Glass requires massively more energy to manufacture, even using 100% recycled glass. Glass is heavy, so it's more expensive to transport. Collecting and washing bottles for re-use consumes a substantial amount of energy, which greatly increases the number of trips required to break even on the higher manufacturing impacts. The lifespan of a re-usable glass bottle is relatively very short, because glass is fragile. Glass compares poorly to HDPE when we factor in a realistic lifespan for glass and a realistic recycling rate for HDPE.

2 comments

They are currently, but only because we're crap at reuse. Glass bottles are highly reusable - 15 times or more on average - before they need to be recycled (i.e. melted).

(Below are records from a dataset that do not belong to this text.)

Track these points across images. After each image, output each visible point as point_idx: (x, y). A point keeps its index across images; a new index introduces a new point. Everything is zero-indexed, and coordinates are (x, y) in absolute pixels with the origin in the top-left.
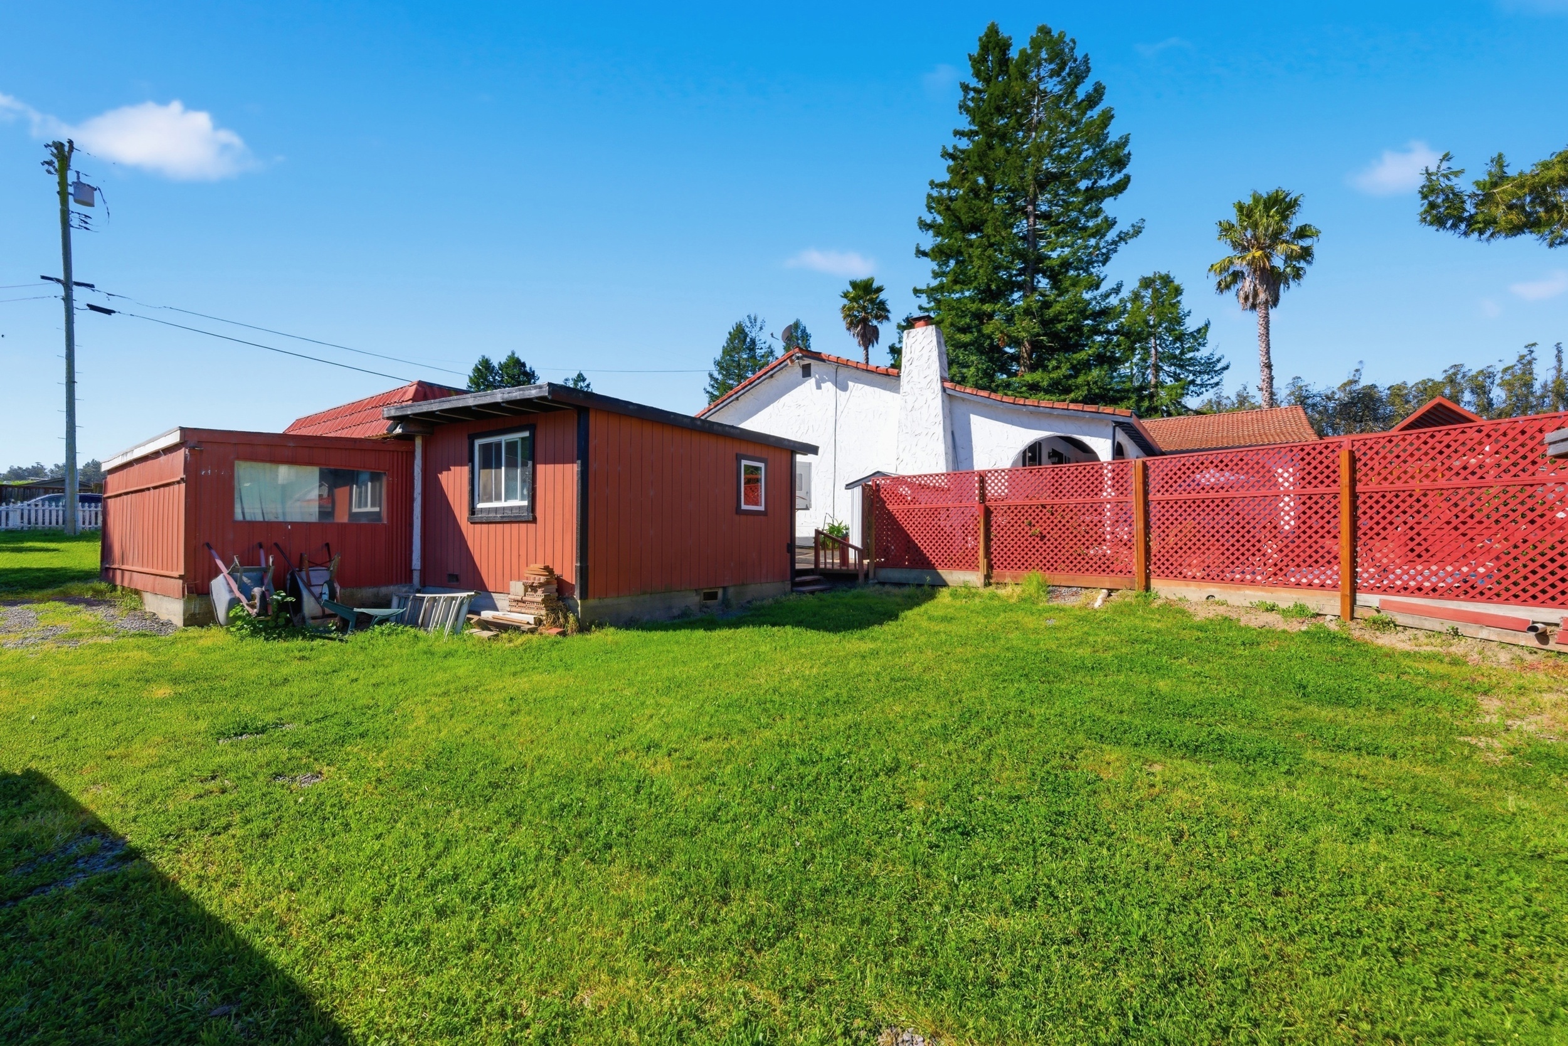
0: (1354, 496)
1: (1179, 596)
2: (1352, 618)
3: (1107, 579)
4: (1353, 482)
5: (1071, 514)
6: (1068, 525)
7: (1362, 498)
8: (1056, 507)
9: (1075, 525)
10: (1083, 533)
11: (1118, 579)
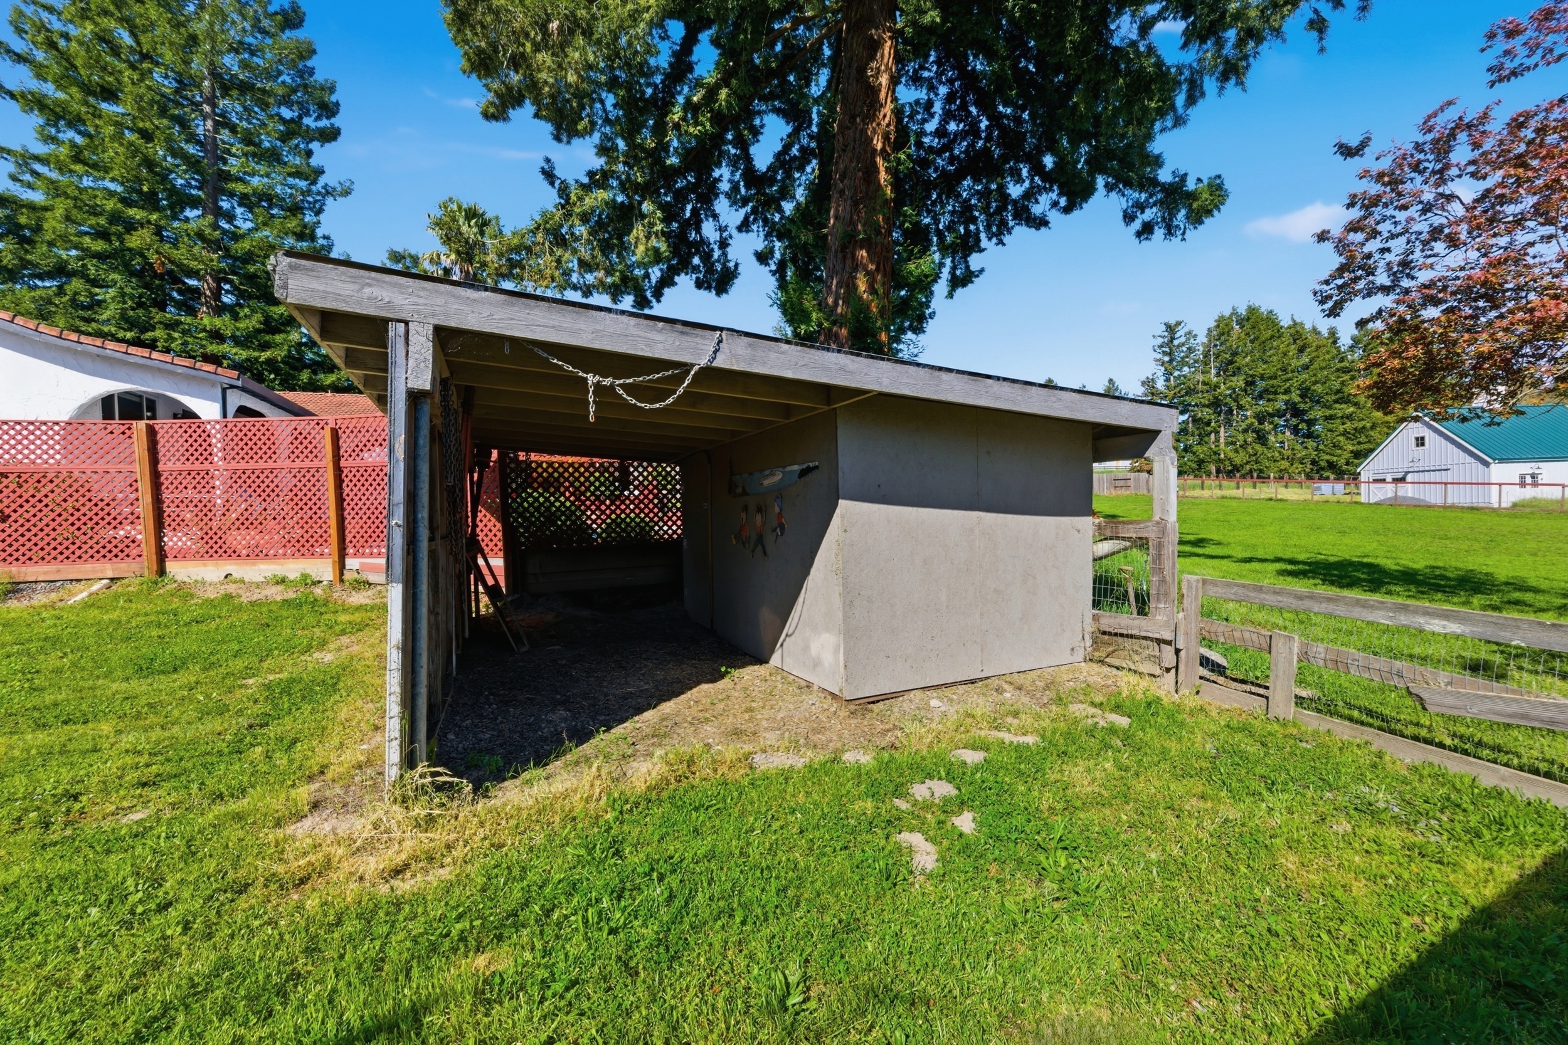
0: (338, 470)
1: (194, 578)
2: (342, 581)
3: (108, 566)
4: (337, 457)
5: (50, 487)
6: (46, 501)
7: (346, 471)
8: (24, 477)
9: (59, 499)
10: (71, 511)
11: (123, 565)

Minimising the transport costs is part of the design of the reuse process. Milk floats are a great example of this. Milk delivered to the door by an electrical vehicle daily and empties collected by the same vehicle, washed and refilled. This was the standard way to get milk (and often juice, eggs, etc) in my childhood but nowadays people throw a plastic bottle into a generic recycling stream every time and I highly doubt it's an improvement.

Online grocery shopping reduces fuel usage and pollution for getting goods to homes by consolidating many deliveries in one vehicle round. It would be great to see this being used (again) as a way of improving packaging efficiency too, one way or another.

I think microplastics are a much greater concern than the extra energy used to transport either of these materials.